§ EXCERPT PROVIDED
┌──
# Obedience/Schutzhund trainer in Pensacola?



## SophieGSD

Hey guys. I'm looking for a trainer in Pensacola, FL. I'd like to get Sophie more disciplined in obedience by a professional, and then possibly move on to schutzhund.

I live in the Warrington/Pensacola area of Florida. We'll be here for a year or so.
Thanks!


----------



## mycobraracr

PLease post if you find anythning. I have a friend looking for a schutzhund club/trainer around the same area. She has not found anyone decent. Thanks


----------



## SophieGSD

I'm having the same problem. Apparently the trainers around here are getting bad reviews.


----------



## Perdido

*Pensacola - Bonifay Florida Trainers*

FL Panhandle Trainers...
Reggie Bruster, owner of Your Dog's Business in Pensacola, is a ex -K-9 handler... and now works full time as a trainer... 

About-Us Pensacola, Fl

Also 

There is a new Panhandle Schutzhund Club forming in Bonifay, FL. 
Harry Hamilton, [email protected] , is an ex-K-9 Police Dog handler. Their initial trial is set for Nov. 15th, 2013 at 7 am I believe. 

I visited them a couple of time and was impressed with the practice their dogs displayed. Harry's number is 850-547-1212.

David


----------



## Powerfulmind

Did you find any good Schutz classes? 

Sent from Petguide.com Free App


----------



## wyoung2153

Perdido said:


> FL Panhandle Trainers...
> Reggie Bruster, owner of Your Dog's Business in Pensacola, is a ex -K-9 handler... and now works full time as a trainer...
> 
> About-Us Pensacola, Fl
> 
> Also
> 
> There is a new Panhandle Schutzhund Club forming in Bonifay, FL.
> Harry Hamilton, [email protected] , is an ex-K-9 Police Dog handler. Their initial trial is set for Nov. 15th, 2013 at 7 am I believe.
> 
> I visited them a couple of time and was impressed with the practice their dogs displayed. Harry's number is 850-547-1212.
> 
> David


Anything come of that club? Or did the OP try it? I have a friend looking at that place, I THINK. He didn't know the name of it. I'm very intrigued by it..


----------



## middleofnowhere

Go to the DVG America website - on the left, scroll down to clubs, select SE, select FL. Lots of clubs in FL. They should be able to recommend trainers.


----------



## gshepherd

Hey I know this I am way late to the party, just curious if anyone came up with any results or has any suggestions?


----------
└──
§ ASSIGNMENT 1
According to the forum thread, in what town is the new Panhandle Schutzhund Club forming?

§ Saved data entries
┌──
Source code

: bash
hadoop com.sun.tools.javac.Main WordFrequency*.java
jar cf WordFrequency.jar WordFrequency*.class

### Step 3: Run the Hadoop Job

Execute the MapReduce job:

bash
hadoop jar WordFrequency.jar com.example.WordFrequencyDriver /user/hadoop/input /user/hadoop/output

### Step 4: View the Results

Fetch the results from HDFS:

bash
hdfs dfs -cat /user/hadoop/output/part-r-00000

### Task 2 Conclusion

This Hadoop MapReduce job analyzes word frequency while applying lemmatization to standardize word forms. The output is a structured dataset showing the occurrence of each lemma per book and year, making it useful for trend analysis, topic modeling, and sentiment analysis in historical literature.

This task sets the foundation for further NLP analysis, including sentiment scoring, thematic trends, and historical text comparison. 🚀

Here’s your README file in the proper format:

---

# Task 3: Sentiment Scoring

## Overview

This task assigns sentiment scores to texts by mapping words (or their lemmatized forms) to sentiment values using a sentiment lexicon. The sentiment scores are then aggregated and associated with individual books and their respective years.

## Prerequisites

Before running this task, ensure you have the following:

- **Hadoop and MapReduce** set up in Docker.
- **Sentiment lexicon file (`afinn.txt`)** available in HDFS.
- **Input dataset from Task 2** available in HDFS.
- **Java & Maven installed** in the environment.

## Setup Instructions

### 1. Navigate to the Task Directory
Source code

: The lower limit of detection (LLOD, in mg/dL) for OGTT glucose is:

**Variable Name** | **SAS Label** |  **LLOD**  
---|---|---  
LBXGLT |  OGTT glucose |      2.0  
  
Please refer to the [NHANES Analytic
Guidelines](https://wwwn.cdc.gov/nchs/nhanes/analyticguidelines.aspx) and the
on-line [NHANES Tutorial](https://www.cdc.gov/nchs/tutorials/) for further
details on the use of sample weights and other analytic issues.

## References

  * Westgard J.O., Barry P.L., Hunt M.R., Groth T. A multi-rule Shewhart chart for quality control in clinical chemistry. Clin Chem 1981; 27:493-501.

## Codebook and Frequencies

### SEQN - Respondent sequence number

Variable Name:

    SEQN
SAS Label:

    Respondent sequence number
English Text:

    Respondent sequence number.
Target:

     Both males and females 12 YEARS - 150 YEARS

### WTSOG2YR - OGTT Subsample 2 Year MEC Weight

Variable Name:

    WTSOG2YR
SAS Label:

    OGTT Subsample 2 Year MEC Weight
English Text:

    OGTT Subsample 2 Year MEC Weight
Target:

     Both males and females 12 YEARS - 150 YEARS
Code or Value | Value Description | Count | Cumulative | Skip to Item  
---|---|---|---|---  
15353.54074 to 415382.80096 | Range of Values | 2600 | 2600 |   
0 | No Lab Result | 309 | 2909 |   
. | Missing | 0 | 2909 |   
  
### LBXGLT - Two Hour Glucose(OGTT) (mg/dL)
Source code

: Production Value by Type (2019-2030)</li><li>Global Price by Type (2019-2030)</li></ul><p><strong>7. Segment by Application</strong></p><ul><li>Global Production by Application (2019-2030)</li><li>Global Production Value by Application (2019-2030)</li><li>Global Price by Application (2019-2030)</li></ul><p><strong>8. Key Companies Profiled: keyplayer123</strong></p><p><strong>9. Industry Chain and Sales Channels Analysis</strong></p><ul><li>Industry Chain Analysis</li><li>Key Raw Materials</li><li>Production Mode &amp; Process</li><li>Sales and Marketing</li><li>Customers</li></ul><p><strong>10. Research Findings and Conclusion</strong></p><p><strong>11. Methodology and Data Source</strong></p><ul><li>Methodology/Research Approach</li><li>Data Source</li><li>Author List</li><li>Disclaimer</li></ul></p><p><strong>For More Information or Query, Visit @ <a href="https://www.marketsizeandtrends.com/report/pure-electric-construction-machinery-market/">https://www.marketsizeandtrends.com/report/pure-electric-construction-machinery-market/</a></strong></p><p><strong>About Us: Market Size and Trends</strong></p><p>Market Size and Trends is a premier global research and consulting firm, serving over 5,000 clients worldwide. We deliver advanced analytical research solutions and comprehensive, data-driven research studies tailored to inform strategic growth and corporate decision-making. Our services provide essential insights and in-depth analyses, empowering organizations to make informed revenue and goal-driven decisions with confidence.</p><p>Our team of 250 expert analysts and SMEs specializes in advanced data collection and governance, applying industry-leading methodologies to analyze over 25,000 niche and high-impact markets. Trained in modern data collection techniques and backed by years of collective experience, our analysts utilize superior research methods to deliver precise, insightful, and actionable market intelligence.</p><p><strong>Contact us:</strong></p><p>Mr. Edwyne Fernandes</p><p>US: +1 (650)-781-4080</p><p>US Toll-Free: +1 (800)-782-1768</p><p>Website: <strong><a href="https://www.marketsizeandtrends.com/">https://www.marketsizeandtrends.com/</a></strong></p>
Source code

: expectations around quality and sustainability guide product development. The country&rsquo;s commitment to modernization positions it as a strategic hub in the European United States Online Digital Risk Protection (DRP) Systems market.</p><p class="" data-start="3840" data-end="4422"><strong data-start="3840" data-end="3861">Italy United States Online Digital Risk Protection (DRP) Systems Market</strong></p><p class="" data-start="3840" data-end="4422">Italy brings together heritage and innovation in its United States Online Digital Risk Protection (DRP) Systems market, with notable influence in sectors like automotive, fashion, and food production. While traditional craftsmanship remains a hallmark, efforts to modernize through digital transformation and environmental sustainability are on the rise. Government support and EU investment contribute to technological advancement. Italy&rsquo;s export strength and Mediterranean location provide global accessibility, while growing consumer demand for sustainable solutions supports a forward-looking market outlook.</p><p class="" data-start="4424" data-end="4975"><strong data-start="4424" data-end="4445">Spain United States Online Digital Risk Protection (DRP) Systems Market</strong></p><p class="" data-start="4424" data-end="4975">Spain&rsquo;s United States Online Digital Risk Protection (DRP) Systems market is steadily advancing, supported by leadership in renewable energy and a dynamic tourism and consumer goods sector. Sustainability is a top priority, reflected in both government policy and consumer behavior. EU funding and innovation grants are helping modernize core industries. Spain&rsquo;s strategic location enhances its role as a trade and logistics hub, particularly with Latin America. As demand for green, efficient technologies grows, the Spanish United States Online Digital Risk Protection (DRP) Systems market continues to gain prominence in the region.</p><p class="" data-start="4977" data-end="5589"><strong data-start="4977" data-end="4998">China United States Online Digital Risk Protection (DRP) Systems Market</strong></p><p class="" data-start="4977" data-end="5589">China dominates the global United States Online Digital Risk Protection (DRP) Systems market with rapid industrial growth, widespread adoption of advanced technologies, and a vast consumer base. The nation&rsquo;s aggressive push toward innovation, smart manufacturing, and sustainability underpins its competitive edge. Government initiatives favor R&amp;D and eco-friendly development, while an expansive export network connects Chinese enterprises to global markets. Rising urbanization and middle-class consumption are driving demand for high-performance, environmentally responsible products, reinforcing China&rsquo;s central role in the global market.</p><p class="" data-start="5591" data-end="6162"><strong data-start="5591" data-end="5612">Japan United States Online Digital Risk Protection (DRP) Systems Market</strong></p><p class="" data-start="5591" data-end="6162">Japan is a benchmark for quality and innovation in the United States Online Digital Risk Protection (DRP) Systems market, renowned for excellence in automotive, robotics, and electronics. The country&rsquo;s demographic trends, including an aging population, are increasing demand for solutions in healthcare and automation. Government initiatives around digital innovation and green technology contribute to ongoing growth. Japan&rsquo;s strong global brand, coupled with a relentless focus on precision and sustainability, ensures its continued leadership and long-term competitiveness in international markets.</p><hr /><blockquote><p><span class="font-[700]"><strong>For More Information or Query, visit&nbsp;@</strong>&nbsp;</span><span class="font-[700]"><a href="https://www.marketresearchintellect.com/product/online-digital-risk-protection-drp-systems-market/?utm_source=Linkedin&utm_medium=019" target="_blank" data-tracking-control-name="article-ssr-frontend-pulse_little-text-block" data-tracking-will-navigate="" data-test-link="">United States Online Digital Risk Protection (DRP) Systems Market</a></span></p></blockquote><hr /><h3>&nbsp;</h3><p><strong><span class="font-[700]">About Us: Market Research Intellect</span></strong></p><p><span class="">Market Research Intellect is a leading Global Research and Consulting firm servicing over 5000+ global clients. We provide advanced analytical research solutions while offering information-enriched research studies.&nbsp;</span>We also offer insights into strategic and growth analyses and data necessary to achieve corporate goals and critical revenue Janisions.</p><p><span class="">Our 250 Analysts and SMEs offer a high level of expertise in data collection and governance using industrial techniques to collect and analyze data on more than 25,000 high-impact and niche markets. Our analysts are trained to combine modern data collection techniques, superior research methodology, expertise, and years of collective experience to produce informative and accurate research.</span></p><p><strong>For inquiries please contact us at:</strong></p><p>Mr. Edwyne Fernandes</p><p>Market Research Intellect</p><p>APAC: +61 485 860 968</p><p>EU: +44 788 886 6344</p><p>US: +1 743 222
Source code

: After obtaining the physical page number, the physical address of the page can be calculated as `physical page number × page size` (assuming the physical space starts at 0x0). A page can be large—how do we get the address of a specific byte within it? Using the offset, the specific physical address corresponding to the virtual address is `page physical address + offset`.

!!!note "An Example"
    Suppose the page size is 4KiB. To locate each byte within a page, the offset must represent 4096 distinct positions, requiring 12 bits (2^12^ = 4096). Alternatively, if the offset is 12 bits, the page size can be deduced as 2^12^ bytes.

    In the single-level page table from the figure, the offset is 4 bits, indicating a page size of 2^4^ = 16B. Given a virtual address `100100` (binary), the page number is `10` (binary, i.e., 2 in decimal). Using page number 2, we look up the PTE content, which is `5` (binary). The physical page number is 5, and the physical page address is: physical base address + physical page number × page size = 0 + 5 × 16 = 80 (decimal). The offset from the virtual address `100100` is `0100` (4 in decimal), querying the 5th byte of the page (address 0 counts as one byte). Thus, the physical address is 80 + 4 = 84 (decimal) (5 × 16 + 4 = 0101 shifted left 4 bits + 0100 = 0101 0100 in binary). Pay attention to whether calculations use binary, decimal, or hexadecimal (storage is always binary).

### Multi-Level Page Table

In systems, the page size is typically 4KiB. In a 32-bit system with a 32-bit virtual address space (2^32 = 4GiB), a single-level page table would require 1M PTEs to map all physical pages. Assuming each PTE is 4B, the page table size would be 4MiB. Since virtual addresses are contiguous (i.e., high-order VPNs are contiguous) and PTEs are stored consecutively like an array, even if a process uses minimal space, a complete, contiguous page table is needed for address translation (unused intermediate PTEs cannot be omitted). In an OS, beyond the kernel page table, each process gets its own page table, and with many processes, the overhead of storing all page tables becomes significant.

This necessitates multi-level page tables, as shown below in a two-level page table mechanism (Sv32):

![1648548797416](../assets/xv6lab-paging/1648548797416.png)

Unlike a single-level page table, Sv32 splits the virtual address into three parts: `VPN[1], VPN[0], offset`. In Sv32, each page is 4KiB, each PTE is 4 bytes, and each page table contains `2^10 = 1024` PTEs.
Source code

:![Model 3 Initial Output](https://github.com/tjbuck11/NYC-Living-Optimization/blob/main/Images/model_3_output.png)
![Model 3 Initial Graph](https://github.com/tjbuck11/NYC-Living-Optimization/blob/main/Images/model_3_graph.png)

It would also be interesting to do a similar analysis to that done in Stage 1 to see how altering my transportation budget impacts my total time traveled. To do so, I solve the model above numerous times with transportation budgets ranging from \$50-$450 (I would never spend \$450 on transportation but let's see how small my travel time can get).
└──
§ ASSIGNMENT 2
Return the listing unchanged, from its first line through the line that contains "OGTT glucose |", inclusive.

§ TASK ANSWER 1
Bonifay, FL.

§ TASK ANSWER 2
Source code

: bash
hadoop com.sun.tools.javac.Main WordFrequency*.java
jar cf WordFrequency.jar WordFrequency*.class

### Step 3: Run the Hadoop Job

Execute the MapReduce job:

bash
hadoop jar WordFrequency.jar com.example.WordFrequencyDriver /user/hadoop/input /user/hadoop/output

### Step 4: View the Results

Fetch the results from HDFS:

bash
hdfs dfs -cat /user/hadoop/output/part-r-00000

### Task 2 Conclusion

This Hadoop MapReduce job analyzes word frequency while applying lemmatization to standardize word forms. The output is a structured dataset showing the occurrence of each lemma per book and year, making it useful for trend analysis, topic modeling, and sentiment analysis in historical literature.

This task sets the foundation for further NLP analysis, including sentiment scoring, thematic trends, and historical text comparison. 🚀

Here’s your README file in the proper format:

---

# Task 3: Sentiment Scoring

## Overview

This task assigns sentiment scores to texts by mapping words (or their lemmatized forms) to sentiment values using a sentiment lexicon. The sentiment scores are then aggregated and associated with individual books and their respective years.

## Prerequisites

Before running this task, ensure you have the following:

- **Hadoop and MapReduce** set up in Docker.
- **Sentiment lexicon file (`afinn.txt`)** available in HDFS.
- **Input dataset from Task 2** available in HDFS.
- **Java & Maven installed** in the environment.

## Setup Instructions

### 1. Navigate to the Task Directory
Source code

: The lower limit of detection (LLOD, in mg/dL) for OGTT glucose is:

**Variable Name** | **SAS Label** |  **LLOD**  
---|---|---  
LBXGLT |  OGTT glucose |      2.0  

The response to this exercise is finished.